Do political power-hungry groups like Tehreek-e-Taliban, Daaish and their associates, have the temerity to call themselves Muslims? They could not be further in the gravest error.
Islam does not permit the shedding of one drop of blood of non-combatant civilians, especially women and children, condemning the killing of one innocent human being as “the killing of all humanity” (irrespective of religion, sect, sex, age, ethnicity, race or citizenship).
This is as profound a moment for serious reflection as was the TTP attack on the Peshawar Army Public School in December 2014.
We call upon all those in Afghanistan, Pakistan, USA, and all other international powers involved in the so-called “Afghan Peace Process” (sic) to ponder upon the terms of their engagement with outfits they simultaneously consider to be both “good” and “bad”; to be fought against, but also to be used as “assets” for strategic depth, where and when required.
Are the lives of half the population, comprising women, girls, trans-persons, considered to be of no value at all, in any political-military strategic equation?
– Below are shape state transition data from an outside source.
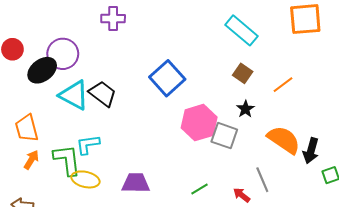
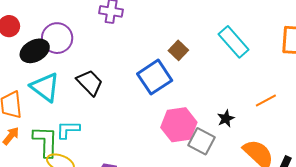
brown square: (243, 73) -> (178, 50), moved
cyan triangle: (74, 95) -> (45, 87), moved

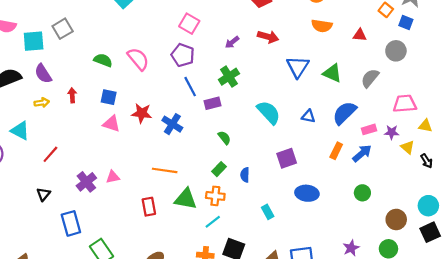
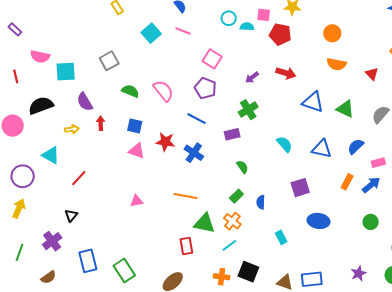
gray square: (63, 29) -> (109, 61), moved
red triangle: (360, 35) -> (372, 74), turned 40
blue triangle: (298, 67) -> (313, 102), turned -45
purple semicircle: (43, 74) -> (85, 102), moved
blue line: (190, 87) -> (196, 119), moved, turned -36
cyan semicircle: (269, 112) -> (285, 144), size x0.7
blue semicircle: (344, 113) -> (356, 146), size x0.7
blue triangle: (308, 116) -> (322, 149), size x1.5
purple cross: (86, 182) -> (52, 241), moved
orange cross: (215, 196) -> (232, 221), turned 30
red rectangle: (149, 207) -> (186, 246), moved
blue rectangle: (71, 223) -> (88, 261), moved

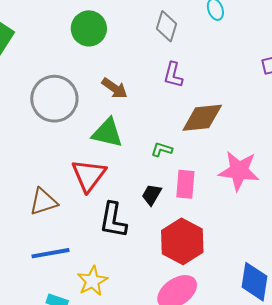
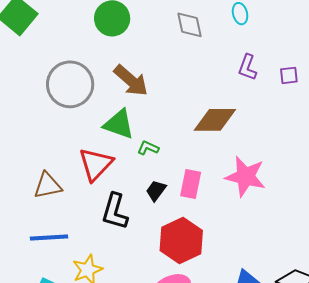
gray diamond: (166, 26) -> (189, 25), turned -36
purple L-shape: (173, 75) -> (247, 67), moved
brown arrow: (114, 88) -> (131, 81), size x1.4
green L-shape: (162, 150) -> (148, 148), moved

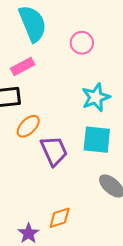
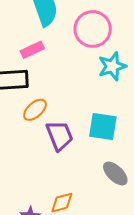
pink circle: (82, 43) -> (93, 29), size x1.6
cyan star: (96, 97) -> (112, 66), moved

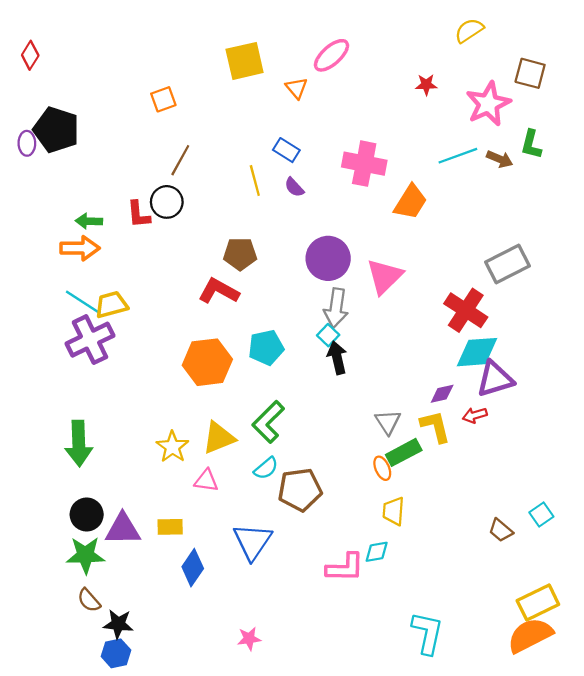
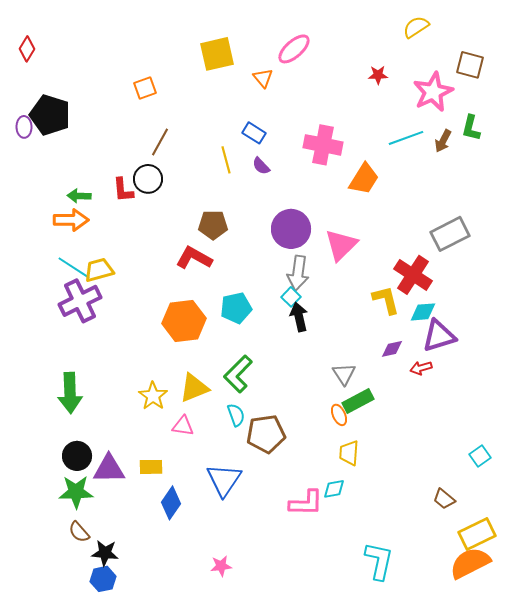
brown arrow: (500, 159) -> (443, 141), turned 95
cyan diamond: (477, 352) -> (423, 312), size x0.7
yellow L-shape: (435, 426) -> (386, 300), moved
cyan semicircle: (266, 468) -> (236, 415), turned -70
brown trapezoid: (501, 530) -> (444, 499), moved

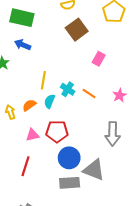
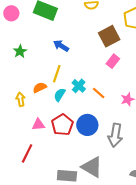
brown square: (77, 30) -> (109, 36), moved
blue arrow: (23, 45) -> (61, 46), moved
orange semicircle: (29, 105) -> (40, 88), moved
red pentagon: (57, 131) -> (62, 125), turned 30
blue circle: (69, 158) -> (87, 125), moved

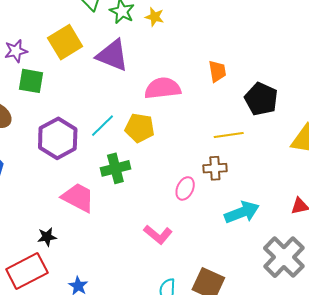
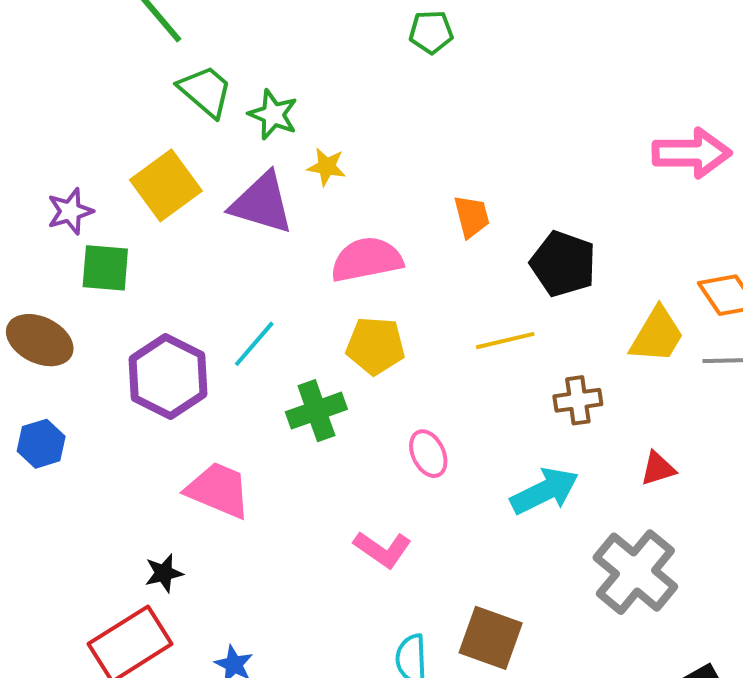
yellow star: (155, 17) -> (327, 167), moved
yellow pentagon: (140, 128) -> (375, 346), moved
green cross: (115, 168) -> (316, 411), moved
brown cross: (215, 168) -> (578, 400), moved
pink ellipse: (185, 188) -> (428, 454), turned -45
Are they simply fodder in the Great Game? Our response is a resounding NO.
We are standing up to be counted – we must be heard and listened to. We continue to stand in total solidarity with our long-suffering Afghan sisters and the beleaguered Hazara community in both Afghanistan and Pakistan.
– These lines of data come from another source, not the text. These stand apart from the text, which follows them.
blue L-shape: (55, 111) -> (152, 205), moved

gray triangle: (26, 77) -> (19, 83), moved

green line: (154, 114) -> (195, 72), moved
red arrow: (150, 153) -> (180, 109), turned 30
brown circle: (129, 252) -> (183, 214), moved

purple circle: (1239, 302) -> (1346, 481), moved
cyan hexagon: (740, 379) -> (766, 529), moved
It is pertinent to note that more than 64 people, mostly girls, had died in the attack that hit students as they left class. No-one has admitted carrying out the attack in Dasht-e-Barchi, an area often hit by Sunni Islamist militants.
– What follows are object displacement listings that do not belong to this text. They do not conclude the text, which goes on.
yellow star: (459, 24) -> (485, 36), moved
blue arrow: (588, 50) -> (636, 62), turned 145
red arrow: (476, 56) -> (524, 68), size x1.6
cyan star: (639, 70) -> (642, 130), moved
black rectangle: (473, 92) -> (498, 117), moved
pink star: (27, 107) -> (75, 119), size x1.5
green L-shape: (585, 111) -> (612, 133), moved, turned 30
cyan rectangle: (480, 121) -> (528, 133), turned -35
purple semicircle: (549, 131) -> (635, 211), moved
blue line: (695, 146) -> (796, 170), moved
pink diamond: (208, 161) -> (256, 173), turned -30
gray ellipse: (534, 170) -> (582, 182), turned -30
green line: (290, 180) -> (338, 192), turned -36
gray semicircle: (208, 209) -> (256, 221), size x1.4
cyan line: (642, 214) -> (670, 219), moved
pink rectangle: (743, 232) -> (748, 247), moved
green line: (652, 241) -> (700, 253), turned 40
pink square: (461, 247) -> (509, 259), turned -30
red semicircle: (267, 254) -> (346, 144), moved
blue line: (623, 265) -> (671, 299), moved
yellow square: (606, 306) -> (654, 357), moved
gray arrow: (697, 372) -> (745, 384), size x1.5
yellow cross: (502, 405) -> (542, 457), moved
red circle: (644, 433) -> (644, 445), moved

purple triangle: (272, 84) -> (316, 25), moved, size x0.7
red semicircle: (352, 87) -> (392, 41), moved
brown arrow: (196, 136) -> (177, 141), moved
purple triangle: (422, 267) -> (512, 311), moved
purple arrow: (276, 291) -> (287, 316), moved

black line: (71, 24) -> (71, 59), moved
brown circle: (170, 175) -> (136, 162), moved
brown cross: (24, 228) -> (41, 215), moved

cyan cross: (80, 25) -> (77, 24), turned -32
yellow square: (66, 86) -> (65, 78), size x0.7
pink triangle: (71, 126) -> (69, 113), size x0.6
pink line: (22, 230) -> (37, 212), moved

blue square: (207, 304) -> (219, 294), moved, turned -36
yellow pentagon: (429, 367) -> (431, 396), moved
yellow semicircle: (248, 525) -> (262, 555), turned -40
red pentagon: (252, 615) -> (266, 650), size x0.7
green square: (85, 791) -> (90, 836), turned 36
The Afghan government blamed Taliban militants for the attack, but the group denied involvement. The exact target for Saturday’s bloodshed is unclear. The blasts come against a backdrop of rising violence as the US looks to withdraw all its troops from Afghanistan by 11 September.
The neighbourhood in western Kabul where the blasts occurred is home to many from the Hazara minority community, who are of Mongolian and Central Asian descent and are mainly Shia Muslims.